» List of tasks
1 > List every distinct person named in the mailing-list message about XDP metadata for TX.
2 > Write the next part of the mailing-list message about XDP metadata for TX, starting after its last sentence.

» Text segment
^^^^
From: "Toke Høiland-Jørgensen" <toke@kernel.org>
To: Magnus Karlsson <magnus.karlsson@gmail.com>,
Stanislav Fomichev <sdf@google.com>
Cc: lsf-pc@lists.linux-foundation.org, bpf@vger.kernel.org
Subject: Re: [LSF/MM/BPF TOPIC] XDP metadata for TX
Date: Fri, 03 Mar 2023 13:37:19 +0100 [thread overview]
Message-ID: <87zg8uc8ow.fsf@toke.dk> (raw)
In-Reply-To: <CAJ8uoz0jnavFxMJ8tgb4+-+OsCPqVJQez8ULOTM2a60D4RmJ7A@mail.gmail.com>
Magnus Karlsson <magnus.karlsson@gmail.com> writes:
> On Mon, 27 Feb 2023 at 21:16, Stanislav Fomichev <sdf@google.com> wrote:
>>
>> On Mon, Feb 27, 2023 at 6:17 AM Toke Høiland-Jørgensen <toke@kernel.org> wrote:
>> >
>> > Stanislav Fomichev <sdf@google.com> writes:
>> >
>> > > On Thu, Feb 23, 2023 at 3:22 PM Toke Høiland-Jørgensen <toke@kernel.org> wrote:
>> > >>
>> > >> Stanislav Fomichev <sdf@google.com> writes:
>> > >>
>> > >> > I'd like to discuss a potential follow up for the previous "XDP RX
>> > >> > metadata" series [0].
^^^^
» Data lines
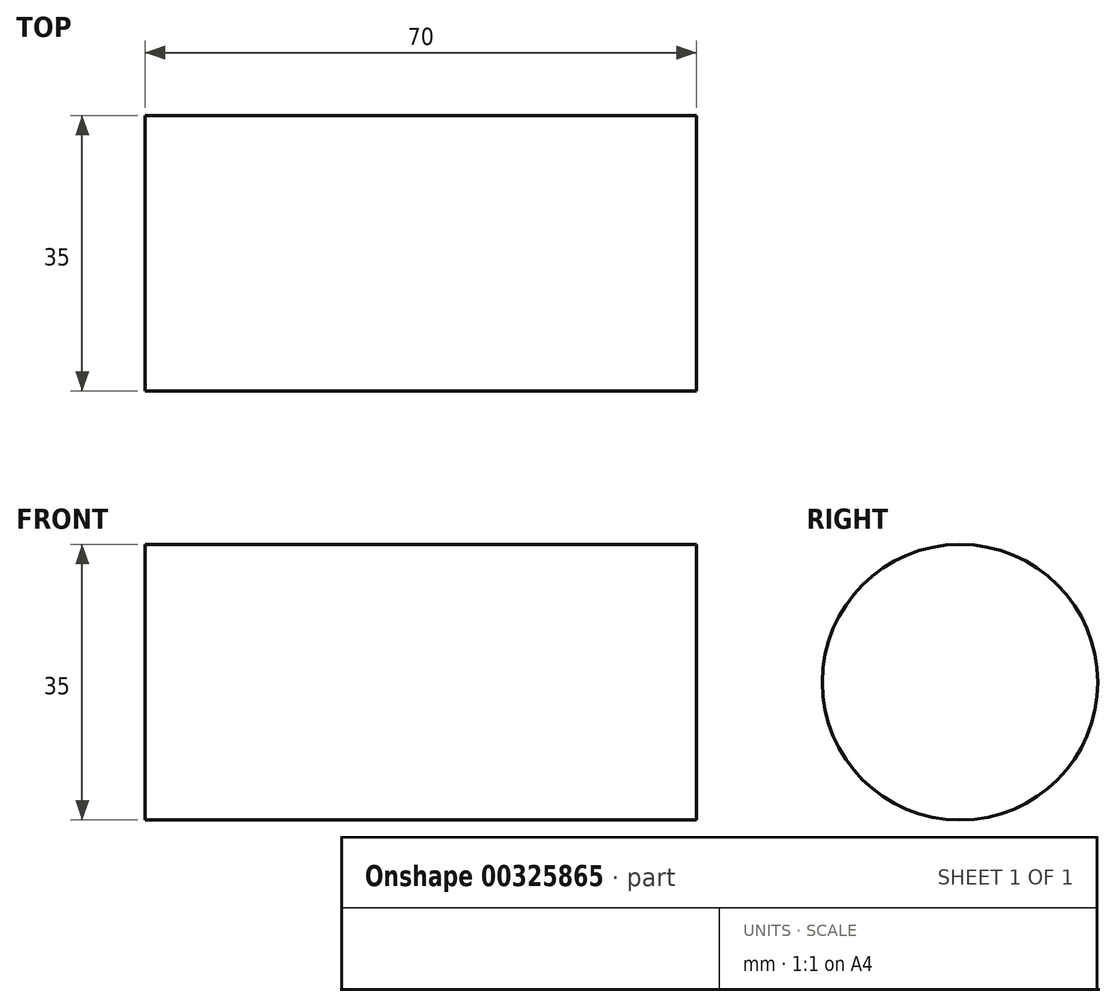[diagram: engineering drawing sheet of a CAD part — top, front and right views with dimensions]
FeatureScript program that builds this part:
^^^^
» Results of the tasks
1 > Toke Høiland-Jørgensen, Magnus Karlsson, Stanislav Fomichev

2 >
>> > >> >
>> > >> > Now that we can access (a subset of) packet metadata at RX, I'd like to
>> > >> > explore the options where we can export some of that metadata on TX. And
>> > >> > also whether it might be possible to access some of the TX completion
>> > >> > metadata (things like TX timestamp).
>> > >> >
>> > >> > I'm currently trying to understand whether the same approach I've used
>> > >> > on RX could work at TX. By May I plan to have a bunch of options laid
>> > >> > out (currently considering XSK tx/compl programs and XDP tx/compl
>> > >> > programs) so we have something to discuss.
>> > >>
>> > >> I've been looking at ways of getting a TX-completion hook for the XDP
>> > >> queueing stuff as well. For that, I think it could work to just hook
>> > >> into xdp_return_frame(), but if you want to access hardware metadata
>> > >> it'll obviously have to be in the driver. A hook in the driver could
>> > >> certainly be used for the queueing return as well, though, which may
>> > >> help making it worth the trouble :)
>> > >
>> > > Yeah, I'd like to get to completion descriptors ideally; so nothing
>> > > better than a driver hook comes to mind so far :-(
>> > > (I'm eye-balling mlx5's mlx5e_free_xdpsq_desc AF_XDP path mostly so far).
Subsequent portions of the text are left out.